Background: Nocebo effects contribute to a large proportion of the non-specific side-effects attributed to medications and are mainly generated through negative expectations. Previous reviews show that interventions designed to change participants' expectations have a small effect on pain experience. They are also effective in reducing side-effects caused by exposure to sham medications. To date, there has been no review of the influence of such interventions on symptoms attributed to real medicinal treatments. Objective: To review studies using a randomized controlled design testing the effect of brief psychological interventions compared to usual practice on the side-effect experience to medicinal treatments in healthy volunteers and patients.
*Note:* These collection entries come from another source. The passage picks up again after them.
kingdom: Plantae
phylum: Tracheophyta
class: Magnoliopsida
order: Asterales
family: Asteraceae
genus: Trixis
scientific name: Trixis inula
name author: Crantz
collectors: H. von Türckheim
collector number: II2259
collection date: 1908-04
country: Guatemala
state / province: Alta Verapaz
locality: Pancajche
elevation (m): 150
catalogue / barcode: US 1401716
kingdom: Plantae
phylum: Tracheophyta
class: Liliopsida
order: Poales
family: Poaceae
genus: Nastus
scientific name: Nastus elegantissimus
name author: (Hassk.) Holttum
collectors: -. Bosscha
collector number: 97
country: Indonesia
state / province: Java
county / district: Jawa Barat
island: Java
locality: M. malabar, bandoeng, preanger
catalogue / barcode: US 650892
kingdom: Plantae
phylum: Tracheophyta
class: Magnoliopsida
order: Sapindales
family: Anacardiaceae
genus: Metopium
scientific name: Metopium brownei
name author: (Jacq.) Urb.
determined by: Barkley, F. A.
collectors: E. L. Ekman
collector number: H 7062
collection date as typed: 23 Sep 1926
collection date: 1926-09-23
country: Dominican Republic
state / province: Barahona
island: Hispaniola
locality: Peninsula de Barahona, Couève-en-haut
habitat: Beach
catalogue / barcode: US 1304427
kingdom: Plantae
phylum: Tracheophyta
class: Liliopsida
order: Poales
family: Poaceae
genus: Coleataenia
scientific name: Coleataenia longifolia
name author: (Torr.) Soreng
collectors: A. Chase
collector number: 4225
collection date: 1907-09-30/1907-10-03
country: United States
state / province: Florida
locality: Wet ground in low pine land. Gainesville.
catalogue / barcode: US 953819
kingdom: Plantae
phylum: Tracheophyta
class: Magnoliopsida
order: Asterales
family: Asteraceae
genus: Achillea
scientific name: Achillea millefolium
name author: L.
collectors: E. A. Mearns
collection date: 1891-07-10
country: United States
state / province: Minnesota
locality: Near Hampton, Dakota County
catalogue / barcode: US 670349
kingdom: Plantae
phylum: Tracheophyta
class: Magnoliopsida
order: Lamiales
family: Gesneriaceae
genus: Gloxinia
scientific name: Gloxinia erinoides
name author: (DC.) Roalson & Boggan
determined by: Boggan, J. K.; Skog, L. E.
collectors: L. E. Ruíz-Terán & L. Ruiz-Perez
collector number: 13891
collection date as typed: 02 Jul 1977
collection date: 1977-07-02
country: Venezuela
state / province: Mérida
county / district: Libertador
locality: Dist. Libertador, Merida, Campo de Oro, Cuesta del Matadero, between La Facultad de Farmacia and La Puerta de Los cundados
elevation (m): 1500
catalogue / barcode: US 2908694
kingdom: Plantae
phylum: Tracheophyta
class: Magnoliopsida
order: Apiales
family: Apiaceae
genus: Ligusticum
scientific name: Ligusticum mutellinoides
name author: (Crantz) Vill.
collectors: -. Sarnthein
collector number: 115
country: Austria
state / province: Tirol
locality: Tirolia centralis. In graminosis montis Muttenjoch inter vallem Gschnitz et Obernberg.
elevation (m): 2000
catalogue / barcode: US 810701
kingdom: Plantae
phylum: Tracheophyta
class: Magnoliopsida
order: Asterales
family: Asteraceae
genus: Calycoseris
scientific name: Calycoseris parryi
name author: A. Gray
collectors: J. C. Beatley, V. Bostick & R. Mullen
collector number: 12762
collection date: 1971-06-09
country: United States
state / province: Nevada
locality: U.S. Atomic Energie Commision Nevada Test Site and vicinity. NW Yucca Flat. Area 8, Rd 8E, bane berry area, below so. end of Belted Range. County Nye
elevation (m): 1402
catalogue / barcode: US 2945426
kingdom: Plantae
Methods: We searched Web of Science, Scopus, Medline, PsycINFO, PsycARTICLES, and Cochrane CENTRAL using search terms for randomized controlled trials along with "nocebo," "placebo effect," "medication," "side-effects," and associated terms. Studies were eligible if they studied a human population, used an active medicine, delivered a brief psychological intervention intended to influence side-effect reporting compared to usual care or no intervention, and used a randomized controlled design. Because of the heterogeneity of the literature we used a narrative synthesis and assessed evidence quality using the GRADE approach. Results: Our database search and supplementary search of the reference sections of included studies retrieved 50,140 citations. After screening, full text review and manual reference searches, 27 studies were included. The quality of the studies and evidence was judged to be low. The strongest and most consistent effect came from omitting side-effect information, although surprisingly de-emphasizing side-effects did not affect side-effect reporting. Other techniques, including priming, distraction, and altering the perception of branding, produced mixed results. Conclusion: Brief psychological interventions can influence side-effect reporting to active medications. Research is currently investigating new ways to de-emphasize side-effects whilst still upholding informed consent, but larger confirmatory trials with suitable control groups are needed. The literature in this area would be improved by more detailed reporting of studies.